To do:
Copy the text lines of every record below character for character, omitting the pictures.

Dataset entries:
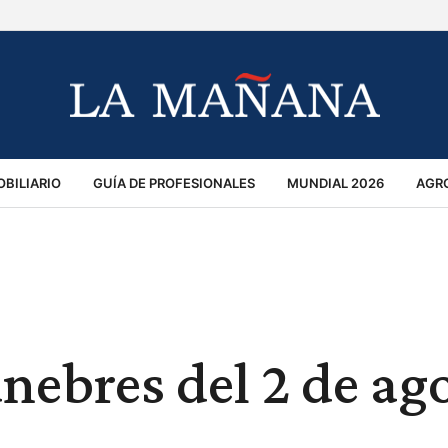
BILIARIO
GUÍA DE PROFESIONALES
MUNDIAL 2026
AGR
MACIÓN GENERAL
OPINIÓN
POLICIALES
POLÍTICA
S
RÁNSITO
únebres del 2 de ag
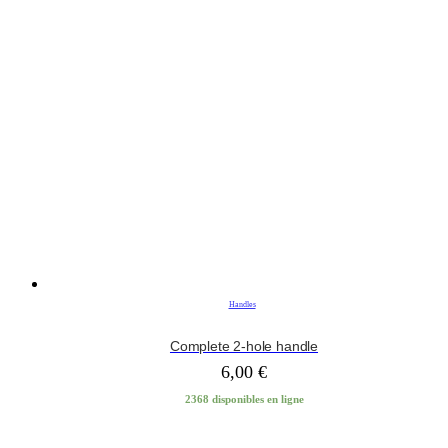
Handles
Complete 2-hole handle
6,00
€
2368 disponibles en ligne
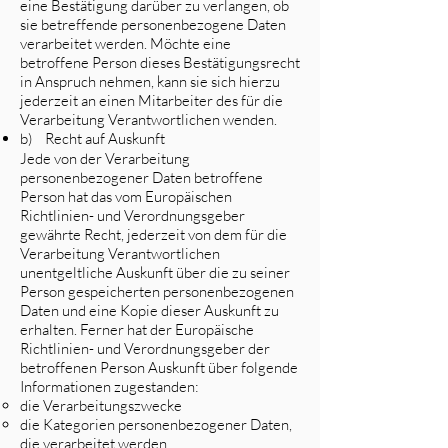
eine Bestätigung darüber zu verlangen, ob
sie betreffende personenbezogene Daten
verarbeitet werden. Möchte eine
betroffene Person dieses Bestätigungsrecht
in Anspruch nehmen, kann sie sich hierzu
jederzeit an einen Mitarbeiter des für die
Verarbeitung Verantwortlichen wenden.
b) Recht auf Auskunft
Jede von der Verarbeitung
personenbezogener Daten betroffene
Person hat das vom Europäischen
Richtlinien- und Verordnungsgeber
gewährte Recht, jederzeit von dem für die
Verarbeitung Verantwortlichen
unentgeltliche Auskunft über die zu seiner
Person gespeicherten personenbezogenen
Daten und eine Kopie dieser Auskunft zu
erhalten. Ferner hat der Europäische
Richtlinien- und Verordnungsgeber der
betroffenen Person Auskunft über folgende
Informationen zugestanden:
die Verarbeitungszwecke
die Kategorien personenbezogener Daten,
die verarbeitet werden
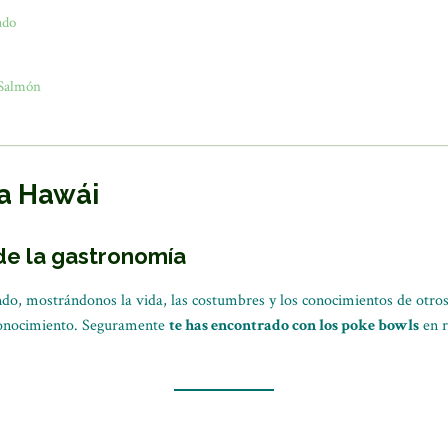
ado
 Salmón
 a Hawái
de la gastronomía
do, mostrándonos la vida, las costumbres y los conocimientos de otros 
 conocimiento. Seguramente
te has encontrado con los poke bowls
en r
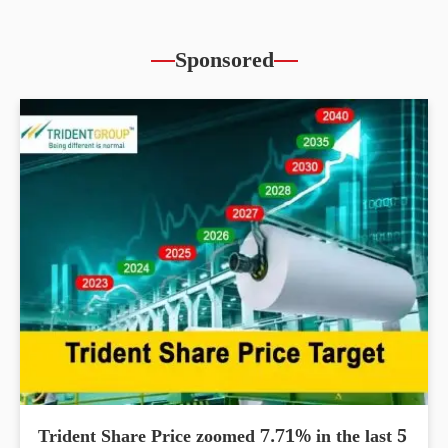
Sponsored
Trident Share Price zoomed 7.71% in the last 5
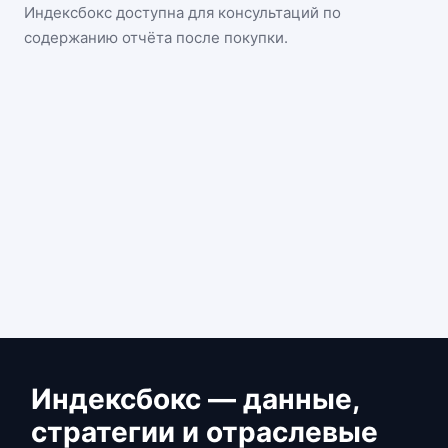
Индексбокс доступна для консультаций по
содержанию отчёта после покупки.
Индексбокс — данные,
стратегии и отраслевые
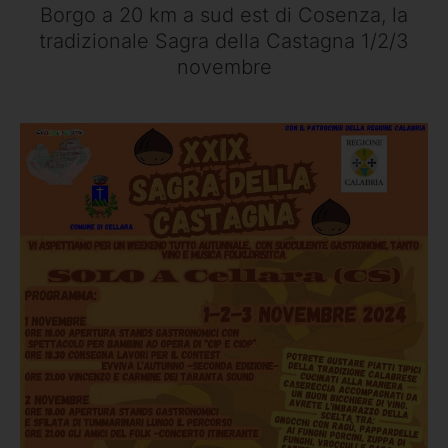
Borgo a 20 km a sud est di Cosenza, la
tradizionale Sagra della Castagna 1/2/3
novembre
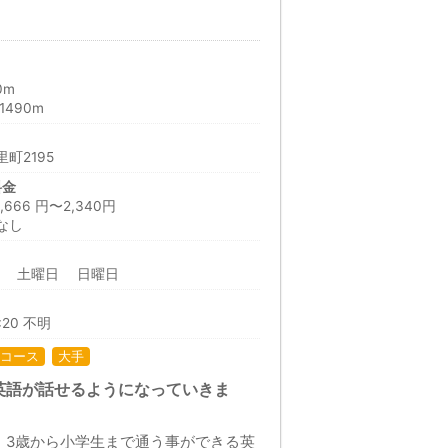
0m
490m
町2195
料金
66 円〜2,340円
なし
日 土曜日 日曜日
:20 不明
コース
大手
英語が話せるようになっていきま
、3歳から小学生まで通う事ができる英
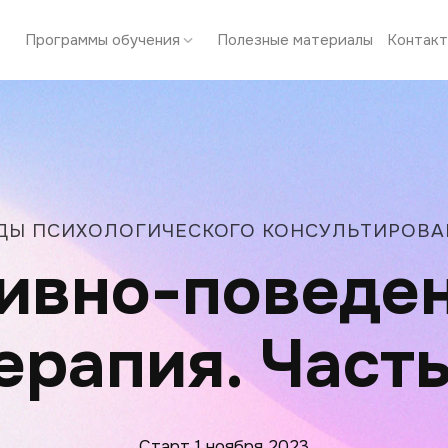
Программы обучения
Полезные материалы
Контак
ДЫ ПСИХОЛОГИЧЕСКОГО КОНСУЛЬТИРОВА
ивно-поведе
ерапия. Часть
Старт 1 ноября 2023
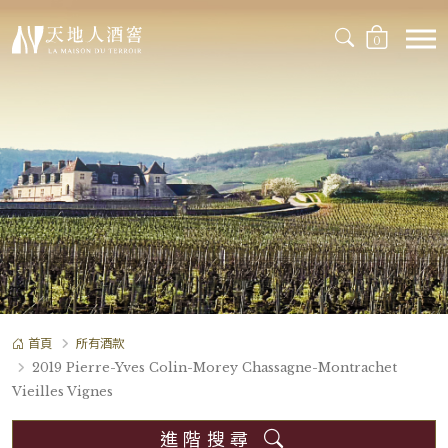
0
首頁
所有酒款
2019 Pierre-Yves Colin-Morey Chassagne-Montrachet
Vieilles Vignes
進階搜尋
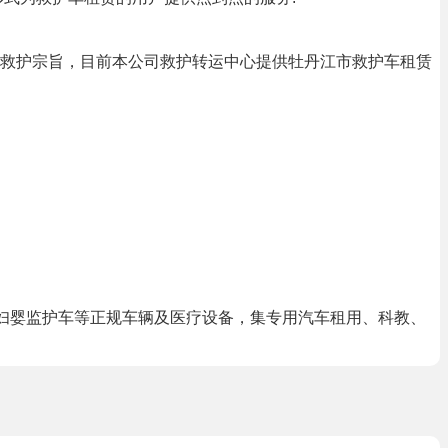
救护宗旨，目前本公司救护转运中心提供牡丹江市救护车租赁
租车妇婴监护车等正规车辆及医疗设备，集专用汽车租用、科教、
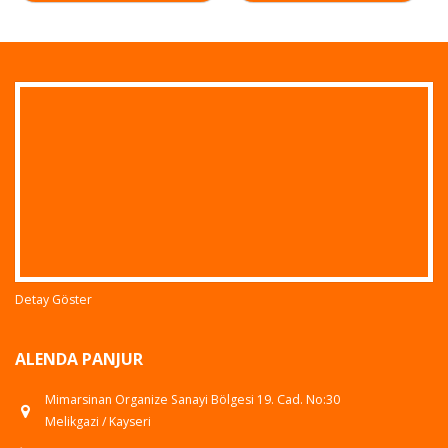
Detay Göster
ALENDA PANJUR
Mimarsinan Organize Sanayi Bölgesi 19. Cad. No:30
Melikgazi / Kayseri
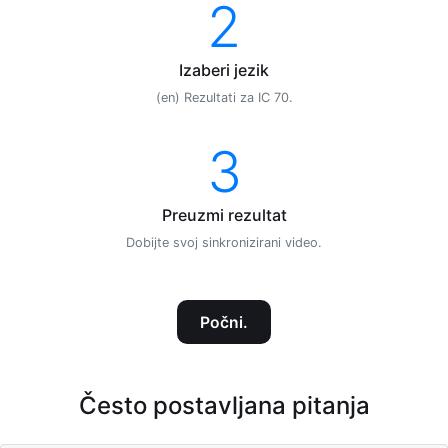
2
Izaberi jezik
(en) Rezultati za IC 70.
3
Preuzmi rezultat
Dobijte svoj sinkronizirani video.
Počni.
Često postavljana pitanja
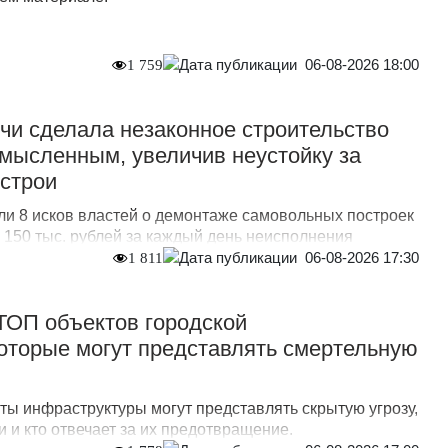
06-08-2026 18:00
1 759
и сделала незаконное строительство
мысленным, увеличив неустойку за
острои
ли 8 исков властей о демонтаже самовольных построек
о 150 тыс. рублей за каждый день неисполнения
06-08-2026 17:30
1 811
 ТОП объектов городской
оторые могут представлять смертельную
ты инфраструктуры могут представлять скрытую угрозу,
 и кто отвечает за их предотвращение.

Expected output:
BILIARIO
GUÍA DE PROFESIONALES
MUNDIAL 2026
AGR
MACIÓN GENERAL
OPINIÓN
POLICIALES
POLÍTICA
S
RÁNSITO
únebres del 2 de ag
Handles
Complete 2-hole handle
6,00
€
2368 disponibles en ligne
eine Bestätigung darüber zu verlangen, ob
sie betreffende personenbezogene Daten
verarbeitet werden. Möchte eine
betroffene Person dieses Bestätigungsrecht
in Anspruch nehmen, kann sie sich hierzu
jederzeit an einen Mitarbeiter des für die
Verarbeitung Verantwortlichen wenden.
b) Recht auf Auskunft
Jede von der Verarbeitung
personenbezogener Daten betroffene
Person hat das vom Europäischen
Richtlinien- und Verordnungsgeber
gewährte Recht, jederzeit von dem für die
Verarbeitung Verantwortlichen
unentgeltliche Auskunft über die zu seiner
Person gespeicherten personenbezogenen
Daten und eine Kopie dieser Auskunft zu
erhalten. Ferner hat der Europäische
Richtlinien- und Verordnungsgeber der
betroffenen Person Auskunft über folgende
Informationen zugestanden:
die Verarbeitungszwecke
die Kategorien personenbezogener Daten,
die verarbeitet werden
ado
 Salmón
 a Hawái
de la gastronomía
do, mostrándonos la vida, las costumbres y los conocimientos de otros 
 conocimiento. Seguramente
te has encontrado con los poke bowls
en r
Sponsored
Trident Share Price zoomed 7.71% in the last 5
Индексбокс доступна для консультаций по
содержанию отчёта после покупки.
Индексбокс — данные,
стратегии и отраслевые
Borgo a 20 km a sud est di Cosenza, la
tradizionale Sagra della Castagna 1/2/3
novembre
0m
490m
町2195
料金
66 円〜2,340円
なし
日 土曜日 日曜日
:20 不明
コース
大手
英語が話せるようになっていきま
、3歳から小学生まで通う事ができる英
Программы обучения
Полезные материалы
Контак
ДЫ ПСИХОЛОГИЧЕСКОГО КОНСУЛЬТИРОВА
ивно-поведе
ерапия. Часть
Старт 1 ноября 2023
0
首頁
所有酒款
2019 Pierre-Yves Colin-Morey Chassagne-Montrachet
Vieilles Vignes
進階搜尋
救护宗旨，目前本公司救护转运中心提供牡丹江市救护车租赁
租车妇婴监护车等正规车辆及医疗设备，集专用汽车租用、科教、
Detay Göster
ALENDA PANJUR
Mimarsinan Organize Sanayi Bölgesi 19. Cad. No:30
Melikgazi / Kayseri
2
Izaberi jezik
(en) Rezultati za IC 70.
3
Preuzmi rezultat
Dobijte svoj sinkronizirani video.
Počni.
Često postavljana pitanja
06-08-2026 18:00
1 759
и сделала незаконное строительство
мысленным, увеличив неустойку за
острои
ли 8 исков властей о демонтаже самовольных построек
о 150 тыс. рублей за каждый день неисполнения
06-08-2026 17:30
1 811
 ТОП объектов городской
оторые могут представлять смертельную
ты инфраструктуры могут представлять скрытую угрозу,
 и кто отвечает за их предотвращение.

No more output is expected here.